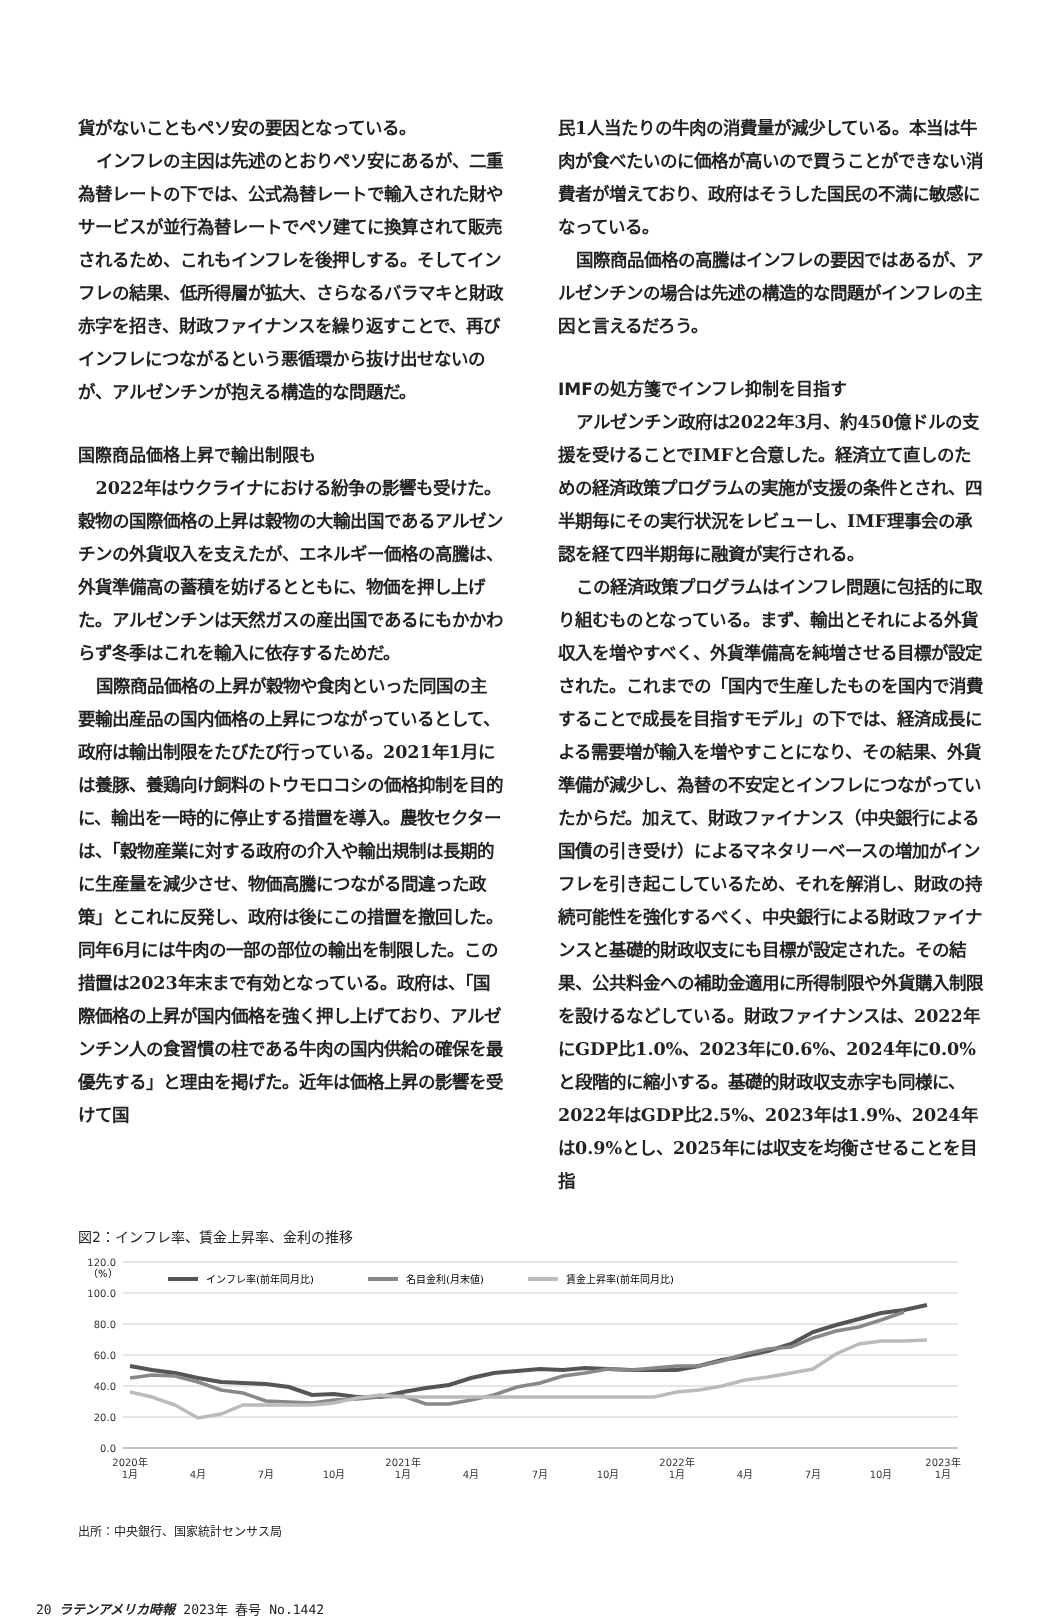貨がないこともペソ安の要因となっている。
インフレの主因は先述のとおりペソ安にあるが、二重為替レートの下では、公式為替レートで輸入された財やサービスが並行為替レートでペソ建てに換算されて販売されるため、これもインフレを後押しする。そしてインフレの結果、低所得層が拡大、さらなるバラマキと財政赤字を招き、財政ファイナンスを繰り返すことで、再びインフレにつながるという悪循環から抜け出せないのが、アルゼンチンが抱える構造的な問題だ。
国際商品価格上昇で輸出制限も
2022年はウクライナにおける紛争の影響も受けた。穀物の国際価格の上昇は穀物の大輸出国であるアルゼンチンの外貨収入を支えたが、エネルギー価格の高騰は、外貨準備高の蓄積を妨げるとともに、物価を押し上げた。アルゼンチンは天然ガスの産出国であるにもかかわらず冬季はこれを輸入に依存するためだ。
国際商品価格の上昇が穀物や食肉といった同国の主要輸出産品の国内価格の上昇につながっているとして、政府は輸出制限をたびたび行っている。2021年1月には養豚、養鶏向け飼料のトウモロコシの価格抑制を目的に、輸出を一時的に停止する措置を導入。農牧セクターは、「穀物産業に対する政府の介入や輸出規制は長期的に生産量を減少させ、物価高騰につながる間違った政策」とこれに反発し、政府は後にこの措置を撤回した。同年6月には牛肉の一部の部位の輸出を制限した。この措置は2023年末まで有効となっている。政府は、「国際価格の上昇が国内価格を強く押し上げており、アルゼンチン人の食習慣の柱である牛肉の国内供給の確保を最優先する」と理由を掲げた。近年は価格上昇の影響を受けて国
民1人当たりの牛肉の消費量が減少している。本当は牛肉が食べたいのに価格が高いので買うことができない消費者が増えており、政府はそうした国民の不満に敏感になっている。
国際商品価格の高騰はインフレの要因ではあるが、アルゼンチンの場合は先述の構造的な問題がインフレの主因と言えるだろう。
IMFの処方箋でインフレ抑制を目指す
アルゼンチン政府は2022年3月、約450億ドルの支援を受けることでIMFと合意した。経済立て直しのための経済政策プログラムの実施が支援の条件とされ、四半期毎にその実行状況をレビューし、IMF理事会の承認を経て四半期毎に融資が実行される。
この経済政策プログラムはインフレ問題に包括的に取り組むものとなっている。まず、輸出とそれによる外貨収入を増やすべく、外貨準備高を純増させる目標が設定された。これまでの「国内で生産したものを国内で消費することで成長を目指すモデル」の下では、経済成長による需要増が輸入を増やすことになり、その結果、外貨準備が減少し、為替の不安定とインフレにつながっていたからだ。加えて、財政ファイナンス（中央銀行による国債の引き受け）によるマネタリーベースの増加がインフレを引き起こしているため、それを解消し、財政の持続可能性を強化するべく、中央銀行による財政ファイナンスと基礎的財政収支にも目標が設定された。その結果、公共料金への補助金適用に所得制限や外貨購入制限を設けるなどしている。財政ファイナンスは、2022年にGDP比1.0%、2023年に0.6%、2024年に0.0%と段階的に縮小する。基礎的財政収支赤字も同様に、2022年はGDP比2.5%、2023年は1.9%、2024年は0.9%とし、2025年には収支を均衡させることを目指
図2：インフレ率、賃金上昇率、金利の推移
120.0
100.0
80.0
60.0
40.0
20.0
0.0
（%）
インフレ率(前年同月比)
名目金利(月末値)
賃金上昇率(前年同月比)
2020年
1月
4月
7月
10月
2021年
1月
4月
7月
10月
2022年
1月
4月
7月
10月
2023年
1月
出所：中央銀行、国家統計センサス局
20 ラテンアメリカ時報 2023年 春号 No.1442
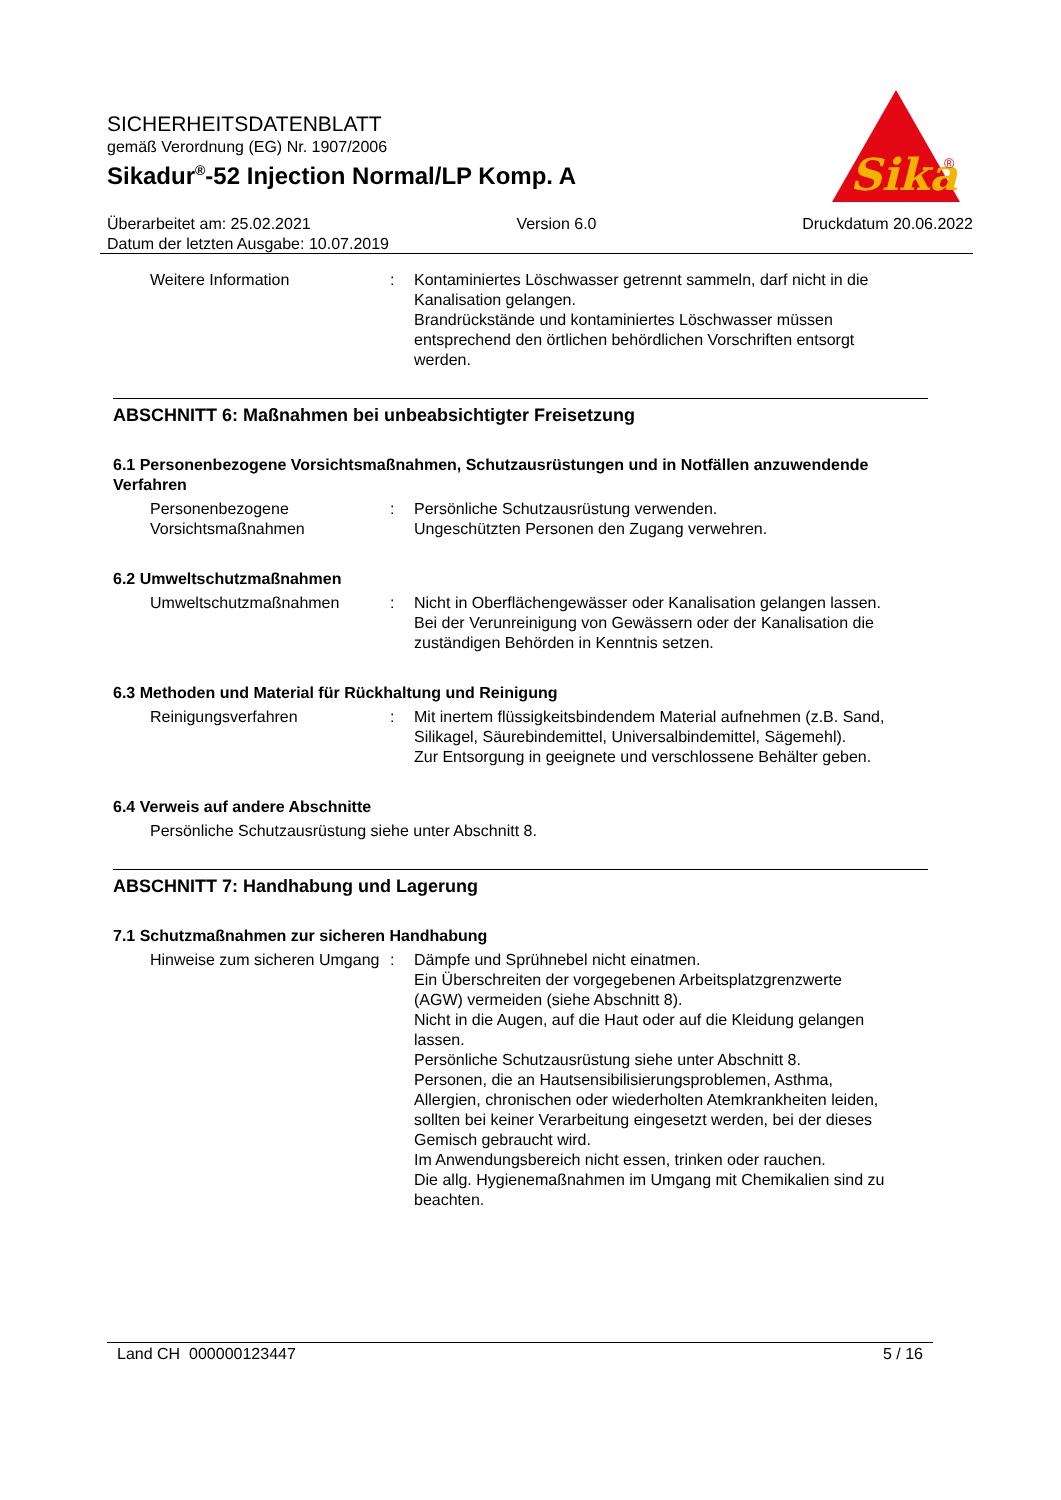SICHERHEITSDATENBLATT
gemäß Verordnung (EG) Nr. 1907/2006
Sikadur<sup>®</sup>-52 Injection Normal/LP Komp. A
Sika
®
Überarbeitet am: 25.02.2021 Version 6.0 Druckdatum 20.06.2022
Datum der letzten Ausgabe: 10.07.2019
Weitere Information : Kontaminiertes Löschwasser getrennt sammeln, darf nicht in die Kanalisation gelangen.
Brandrückstände und kontaminiertes Löschwasser müssen entsprechend den örtlichen behördlichen Vorschriften entsorgt werden.
ABSCHNITT 6: Maßnahmen bei unbeabsichtigter Freisetzung
6.1 Personenbezogene Vorsichtsmaßnahmen, Schutzausrüstungen und in Notfällen anzuwendende Verfahren
Personenbezogene Vorsichtsmaßnahmen
: Persönliche Schutzausrüstung verwenden.
Ungeschützten Personen den Zugang verwehren.
6.2 Umweltschutzmaßnahmen
Umweltschutzmaßnahmen : Nicht in Oberflächengewässer oder Kanalisation gelangen lassen.
Bei der Verunreinigung von Gewässern oder der Kanalisation die zuständigen Behörden in Kenntnis setzen.
6.3 Methoden und Material für Rückhaltung und Reinigung
Reinigungsverfahren : Mit inertem flüssigkeitsbindendem Material aufnehmen (z.B. Sand, Silikagel, Säurebindemittel, Universalbindemittel, Sägemehl).
Zur Entsorgung in geeignete und verschlossene Behälter geben.
6.4 Verweis auf andere Abschnitte
Persönliche Schutzausrüstung siehe unter Abschnitt 8.
ABSCHNITT 7: Handhabung und Lagerung
7.1 Schutzmaßnahmen zur sicheren Handhabung
Hinweise zum sicheren Umgang
: Dämpfe und Sprühnebel nicht einatmen.
Ein Überschreiten der vorgegebenen Arbeitsplatzgrenzwerte (AGW) vermeiden (siehe Abschnitt 8).
Nicht in die Augen, auf die Haut oder auf die Kleidung gelangen lassen.
Persönliche Schutzausrüstung siehe unter Abschnitt 8.
Personen, die an Hautsensibilisierungsproblemen, Asthma, Allergien, chronischen oder wiederholten Atemkrankheiten leiden, sollten bei keiner Verarbeitung eingesetzt werden, bei der dieses Gemisch gebraucht wird.
Im Anwendungsbereich nicht essen, trinken oder rauchen.
Die allg. Hygienemaßnahmen im Umgang mit Chemikalien sind zu beachten.
Land CH 000000123447 5 / 16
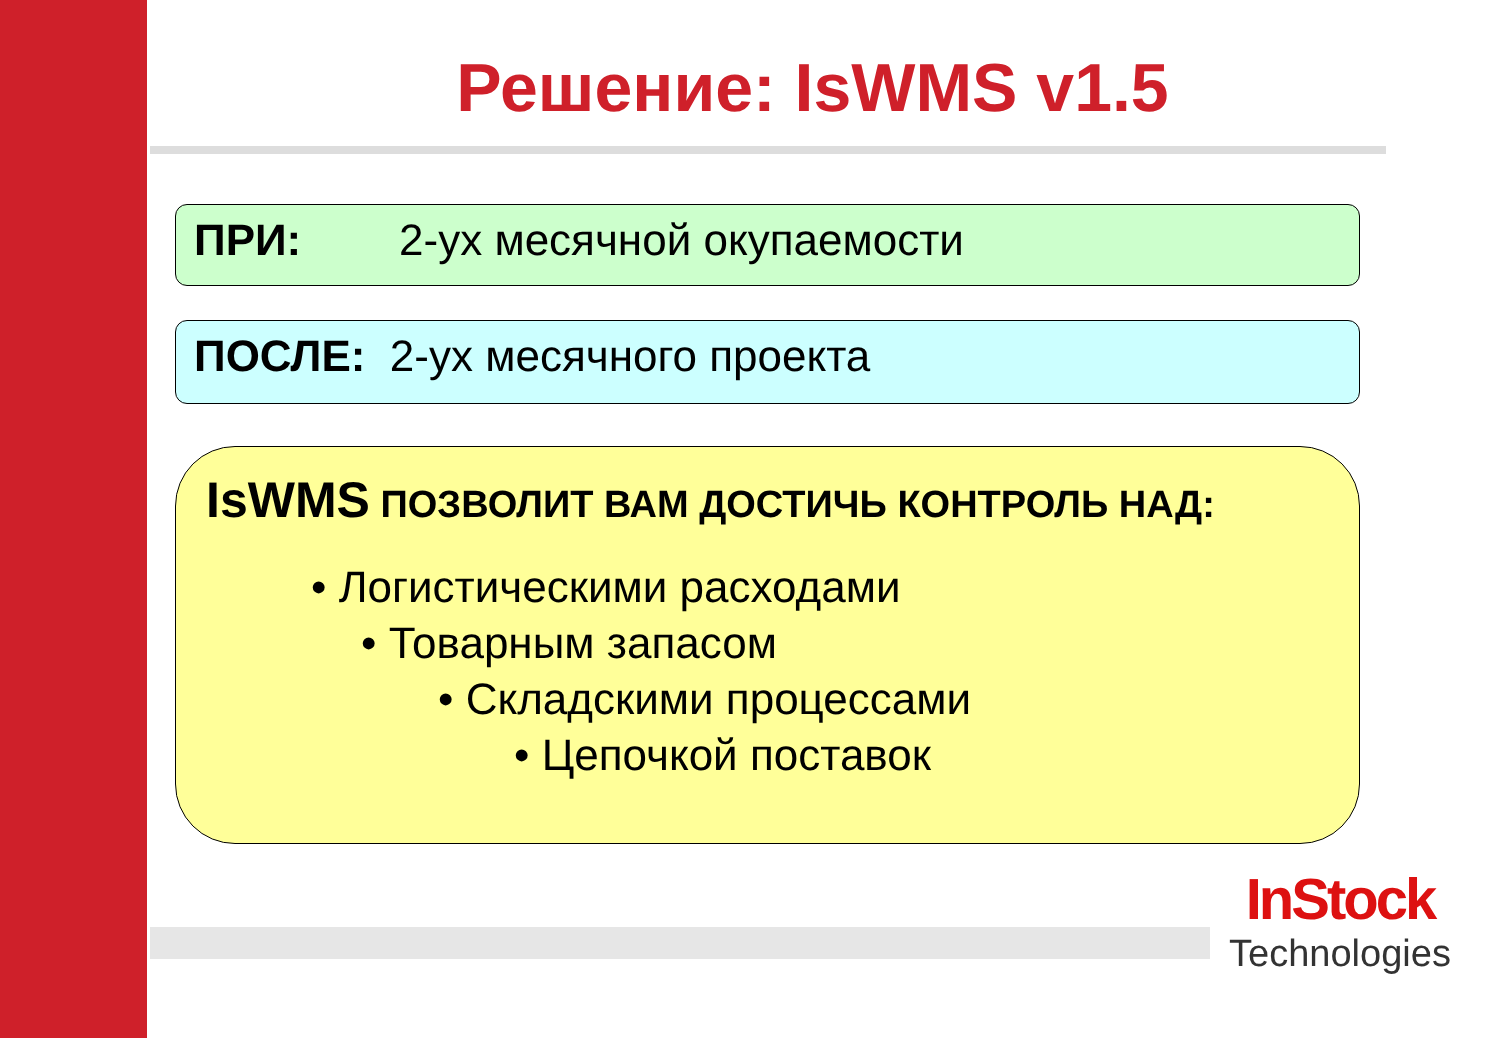Решение: IsWMS v1.5
ПРИ: 2-ух месячной окупаемости
ПОСЛЕ: 2-ух месячного проекта
IsWMS ПОЗВОЛИТ ВАМ ДОСТИЧЬ КОНТРОЛЬ НАД:
• Логистическими расходами
• Товарным запасом
• Складскими процессами
• Цепочкой поставок
InStock
Technologies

## Problem to work on
Each line above should be printed again exactly, though the pictures should not be.

## Task output
貨がないこともペソ安の要因となっている。
インフレの主因は先述のとおりペソ安にあるが、二重為替レートの下では、公式為替レートで輸入された財やサービスが並行為替レートでペソ建てに換算されて販売されるため、これもインフレを後押しする。そしてインフレの結果、低所得層が拡大、さらなるバラマキと財政赤字を招き、財政ファイナンスを繰り返すことで、再びインフレにつながるという悪循環から抜け出せないのが、アルゼンチンが抱える構造的な問題だ。
国際商品価格上昇で輸出制限も
2022年はウクライナにおける紛争の影響も受けた。穀物の国際価格の上昇は穀物の大輸出国であるアルゼンチンの外貨収入を支えたが、エネルギー価格の高騰は、外貨準備高の蓄積を妨げるとともに、物価を押し上げた。アルゼンチンは天然ガスの産出国であるにもかかわらず冬季はこれを輸入に依存するためだ。
国際商品価格の上昇が穀物や食肉といった同国の主要輸出産品の国内価格の上昇につながっているとして、政府は輸出制限をたびたび行っている。2021年1月には養豚、養鶏向け飼料のトウモロコシの価格抑制を目的に、輸出を一時的に停止する措置を導入。農牧セクターは、「穀物産業に対する政府の介入や輸出規制は長期的に生産量を減少させ、物価高騰につながる間違った政策」とこれに反発し、政府は後にこの措置を撤回した。同年6月には牛肉の一部の部位の輸出を制限した。この措置は2023年末まで有効となっている。政府は、「国際価格の上昇が国内価格を強く押し上げており、アルゼンチン人の食習慣の柱である牛肉の国内供給の確保を最優先する」と理由を掲げた。近年は価格上昇の影響を受けて国
民1人当たりの牛肉の消費量が減少している。本当は牛肉が食べたいのに価格が高いので買うことができない消費者が増えており、政府はそうした国民の不満に敏感になっている。
国際商品価格の高騰はインフレの要因ではあるが、アルゼンチンの場合は先述の構造的な問題がインフレの主因と言えるだろう。
IMFの処方箋でインフレ抑制を目指す
アルゼンチン政府は2022年3月、約450億ドルの支援を受けることでIMFと合意した。経済立て直しのための経済政策プログラムの実施が支援の条件とされ、四半期毎にその実行状況をレビューし、IMF理事会の承認を経て四半期毎に融資が実行される。
この経済政策プログラムはインフレ問題に包括的に取り組むものとなっている。まず、輸出とそれによる外貨収入を増やすべく、外貨準備高を純増させる目標が設定された。これまでの「国内で生産したものを国内で消費することで成長を目指すモデル」の下では、経済成長による需要増が輸入を増やすことになり、その結果、外貨準備が減少し、為替の不安定とインフレにつながっていたからだ。加えて、財政ファイナンス（中央銀行による国債の引き受け）によるマネタリーベースの増加がインフレを引き起こしているため、それを解消し、財政の持続可能性を強化するべく、中央銀行による財政ファイナンスと基礎的財政収支にも目標が設定された。その結果、公共料金への補助金適用に所得制限や外貨購入制限を設けるなどしている。財政ファイナンスは、2022年にGDP比1.0%、2023年に0.6%、2024年に0.0%と段階的に縮小する。基礎的財政収支赤字も同様に、2022年はGDP比2.5%、2023年は1.9%、2024年は0.9%とし、2025年には収支を均衡させることを目指
図2：インフレ率、賃金上昇率、金利の推移
120.0
100.0
80.0
60.0
40.0
20.0
0.0
（%）
インフレ率(前年同月比)
名目金利(月末値)
賃金上昇率(前年同月比)
2020年
1月
4月
7月
10月
2021年
1月
4月
7月
10月
2022年
1月
4月
7月
10月
2023年
1月
出所：中央銀行、国家統計センサス局
20 ラテンアメリカ時報 2023年 春号 No.1442
SICHERHEITSDATENBLATT
gemäß Verordnung (EG) Nr. 1907/2006
Sikadur<sup>®</sup>-52 Injection Normal/LP Komp. A
Sika
®
Überarbeitet am: 25.02.2021 Version 6.0 Druckdatum 20.06.2022
Datum der letzten Ausgabe: 10.07.2019
Weitere Information : Kontaminiertes Löschwasser getrennt sammeln, darf nicht in die Kanalisation gelangen.
Brandrückstände und kontaminiertes Löschwasser müssen entsprechend den örtlichen behördlichen Vorschriften entsorgt werden.
ABSCHNITT 6: Maßnahmen bei unbeabsichtigter Freisetzung
6.1 Personenbezogene Vorsichtsmaßnahmen, Schutzausrüstungen und in Notfällen anzuwendende Verfahren
Personenbezogene Vorsichtsmaßnahmen
: Persönliche Schutzausrüstung verwenden.
Ungeschützten Personen den Zugang verwehren.
6.2 Umweltschutzmaßnahmen
Umweltschutzmaßnahmen : Nicht in Oberflächengewässer oder Kanalisation gelangen lassen.
Bei der Verunreinigung von Gewässern oder der Kanalisation die zuständigen Behörden in Kenntnis setzen.
6.3 Methoden und Material für Rückhaltung und Reinigung
Reinigungsverfahren : Mit inertem flüssigkeitsbindendem Material aufnehmen (z.B. Sand, Silikagel, Säurebindemittel, Universalbindemittel, Sägemehl).
Zur Entsorgung in geeignete und verschlossene Behälter geben.
6.4 Verweis auf andere Abschnitte
Persönliche Schutzausrüstung siehe unter Abschnitt 8.
ABSCHNITT 7: Handhabung und Lagerung
7.1 Schutzmaßnahmen zur sicheren Handhabung
Hinweise zum sicheren Umgang
: Dämpfe und Sprühnebel nicht einatmen.
Ein Überschreiten der vorgegebenen Arbeitsplatzgrenzwerte (AGW) vermeiden (siehe Abschnitt 8).
Nicht in die Augen, auf die Haut oder auf die Kleidung gelangen lassen.
Persönliche Schutzausrüstung siehe unter Abschnitt 8.
Personen, die an Hautsensibilisierungsproblemen, Asthma, Allergien, chronischen oder wiederholten Atemkrankheiten leiden, sollten bei keiner Verarbeitung eingesetzt werden, bei der dieses Gemisch gebraucht wird.
Im Anwendungsbereich nicht essen, trinken oder rauchen.
Die allg. Hygienemaßnahmen im Umgang mit Chemikalien sind zu beachten.
Land CH 000000123447 5 / 16
Решение: IsWMS v1.5
ПРИ: 2-ух месячной окупаемости
ПОСЛЕ: 2-ух месячного проекта
IsWMS ПОЗВОЛИТ ВАМ ДОСТИЧЬ КОНТРОЛЬ НАД:
• Логистическими расходами
• Товарным запасом
• Складскими процессами
• Цепочкой поставок
InStock
Technologies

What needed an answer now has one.